Tuesday, June 28, 2011

The New Cool


When I tried to research my reaction to the lactic acid in my water kefir the learning curve was not enticing. My aversion to scientific terminology prevails. I just do the best I can with what I can figure out as I go along, and that's all I got for it. I probably did about the best thing I could do for it, that is, without a clue to why I did it, and that was to drink a tall glass of water with a teaspoon of baking soda in it to change my ph. All I knew was that I was dying, and I had to do something. 

The new air-conditioner is a lot smaller and lighter than the old one that finally died on me. It would be a lot easier and simpler if I had a regular window to stick it in. It came with the extra framing needed to do that. I don't have  a regular window in this room. Merely a large plate glass window I got from a discarded sliding door. I had to cut a hole in the wall and box in the old air-condition. Now, I gotta box in the new one. The good thing about this it the the new air-conditioner is running the whole time I'm doing this. 

The problem is that the hole in the wall is just under the roof on a two story house, and I can't reach it from the outside with the eight-foot ladder I have. I have to do what I'm gwine end up doing from the inside of the house and reaching out through the hole in the wall. It might not be pretty from the outside by the time I decide to quit working on it, but it will keep the cool air inside the room.

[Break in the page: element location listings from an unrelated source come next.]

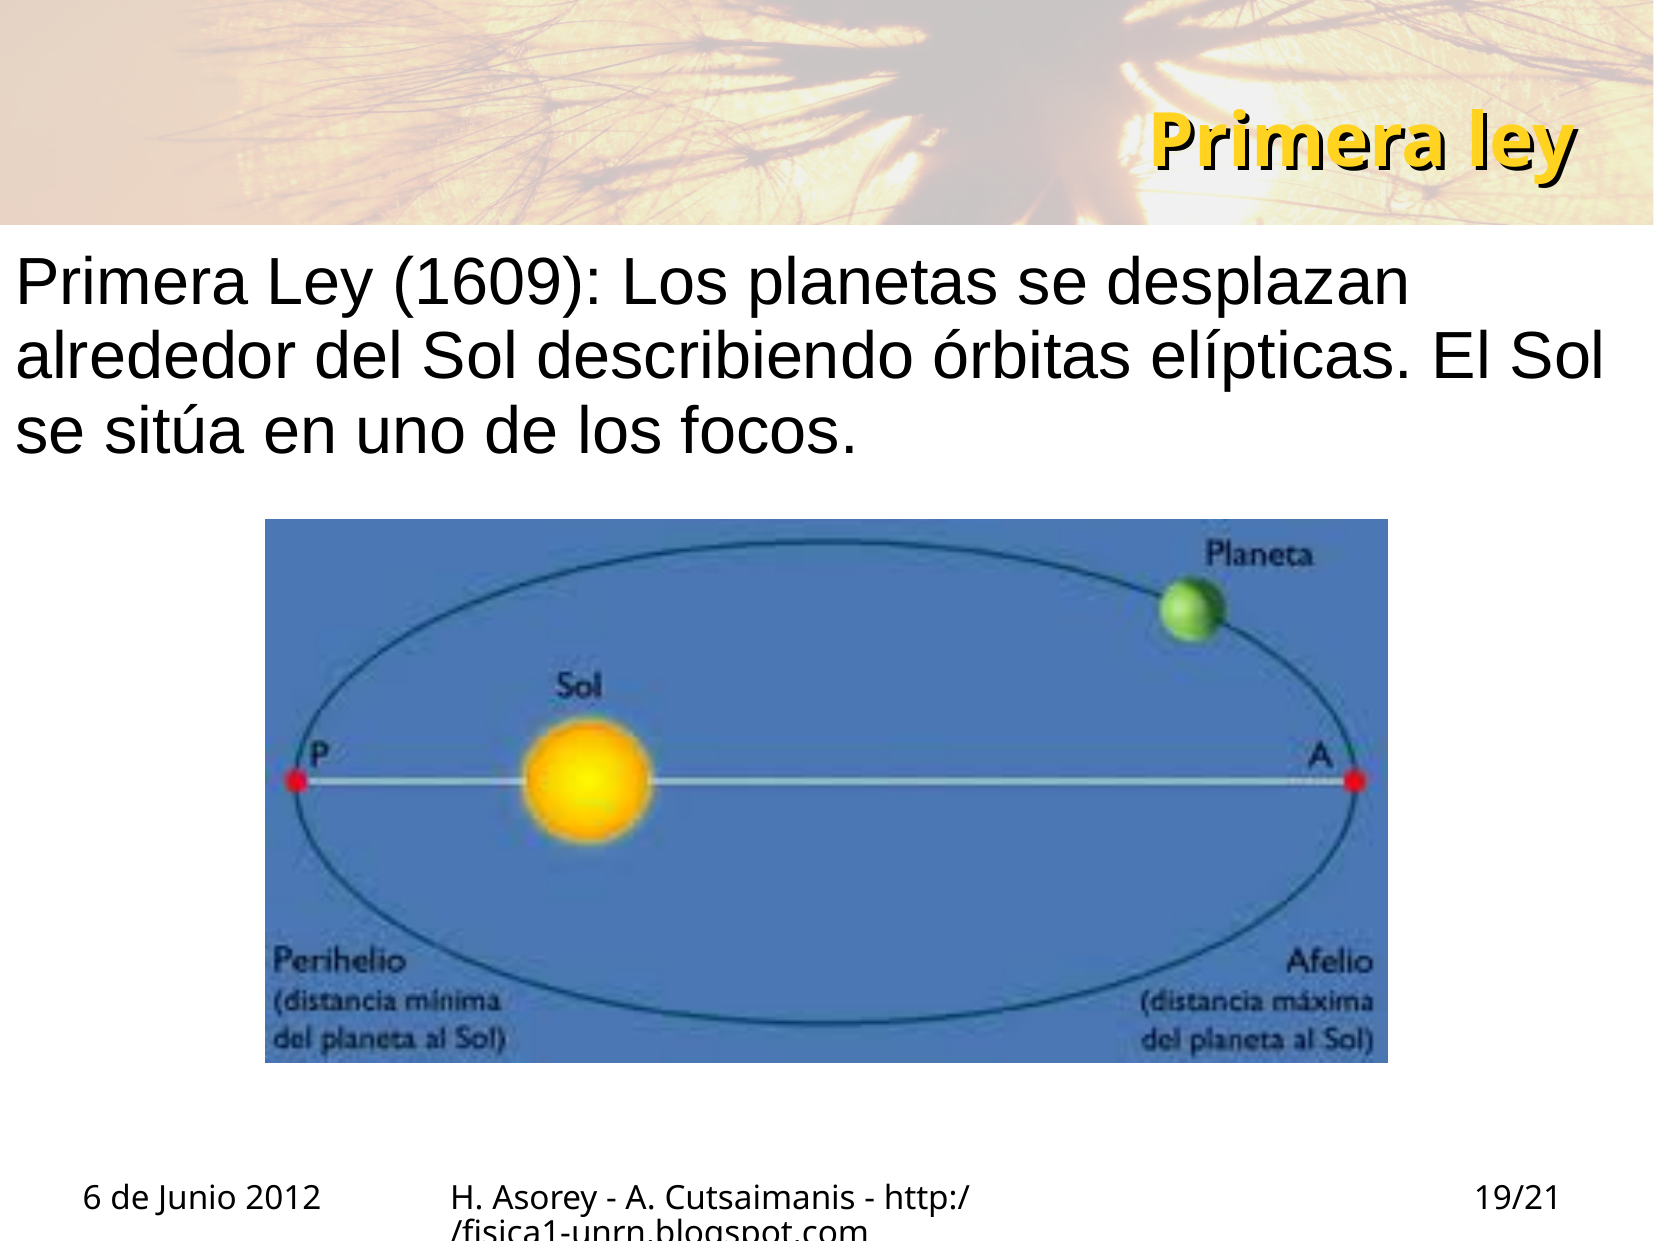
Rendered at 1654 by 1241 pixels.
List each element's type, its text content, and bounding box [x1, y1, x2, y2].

text_box Primera Ley (1609): Los planetas se desplazan alrededor del Sol describiendo órbitas elípticas. El Sol se sitúa en uno de los focos. [0, 236, 1654, 476]
picture [0, 0, 1654, 225]
title Primera ley [86, 49, 1576, 226]
picture [265, 519, 1388, 1063]
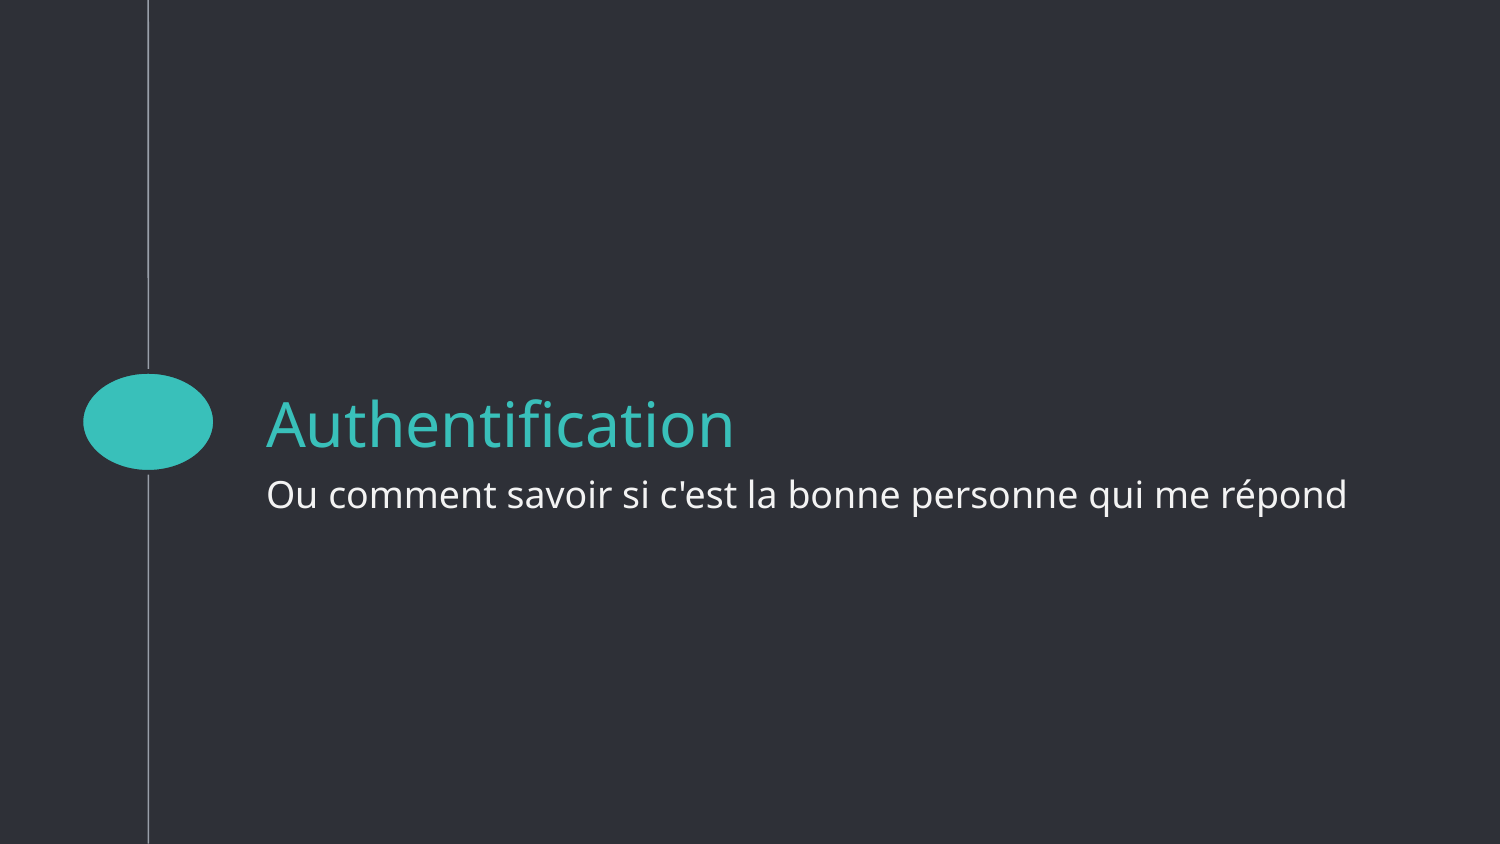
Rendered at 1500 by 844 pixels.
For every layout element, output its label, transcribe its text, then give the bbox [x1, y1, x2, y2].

subtitle Ou comment savoir si c'est la bonne personne qui me répond [250, 456, 1388, 515]
title Authentification [250, 378, 1362, 456]
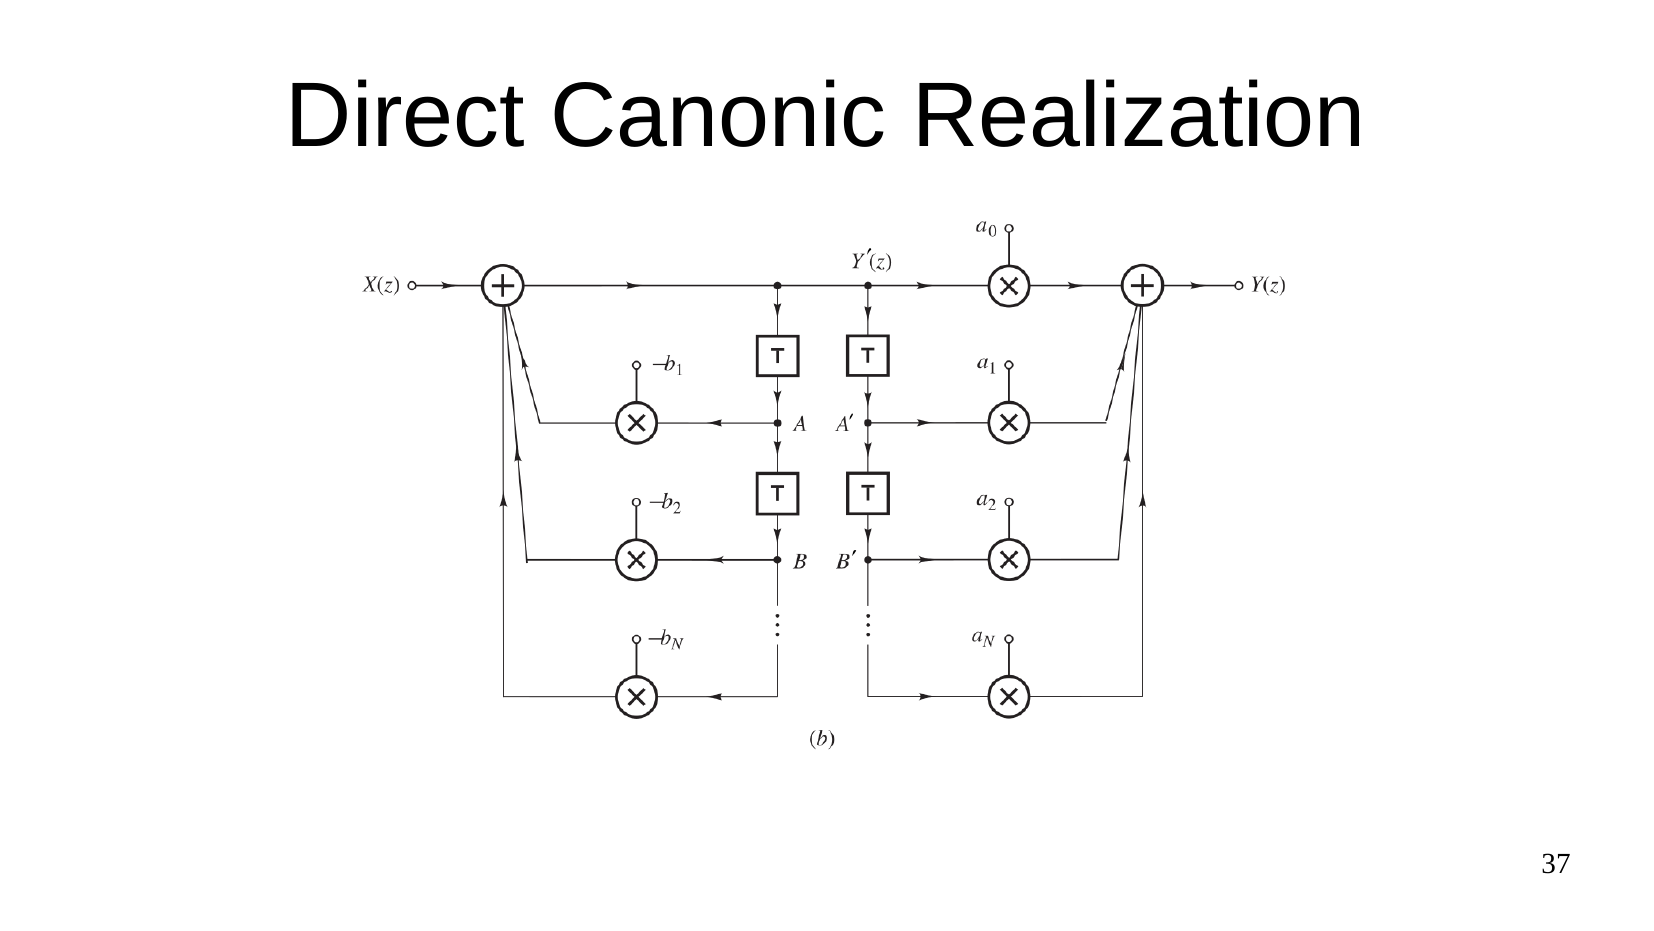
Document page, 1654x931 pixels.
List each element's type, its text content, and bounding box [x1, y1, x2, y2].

picture [353, 217, 1300, 758]
title Direct Canonic Realization [82, 37, 1571, 193]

What other miracles are needed?  

It's difficult to tell if one thing had anything to do with the other, but in the last couple of days I've been very aware of my crown chakra and my third eye. Sometime it's so prominent it finds me. That's unusual because most times I have to take steps to get it to show up, and even my best efforts ain't guaranteed to bring about the desired results. 

Why this is happening is a mystery to me. It's not like anything special is going on. I'm not witnessing no miracles or seeing the world in a different way. It's a feeling. A physical feeling that has always associated to the time when I have witnessed what some would call miracles or visions that tell of evolution and the deep past. Presently, it's just the physical sensation implicit in that part of my world is very active. Unconsciously active, but active. 

I'm thinking about using the cypress planks I had cut back when I first started building my house on the wall around the air-conditioner hole. I took those planks down when I expunged my useless walk-in closet. I sealed of part of this room to create it, and kept it that way until I realized that's where I wanted the head of my bed to be. 

These cypress boards are about one foot wide (30.5 cm) and several feet long. They're only about a half-inch thick (1.27 cm), and the grain of them is simply beautiful. The wall I might put them is the most unattractive place in the room, and so their being there would really improve the looks of the place. Besides, it would get them outta my bathroom beside the shower stall where I have them stashed. 

I just came back from buying some building supplies and stopped by the Wal-Mart to buy some supplements I use. I tested my blood pressure on the machine at the pharmacy. I have the lowest numbers I've ever seen. 94 over 57 with my pulse at 77. I have no idea what these numbers mean. The ideal rates posted on the machine are much higher.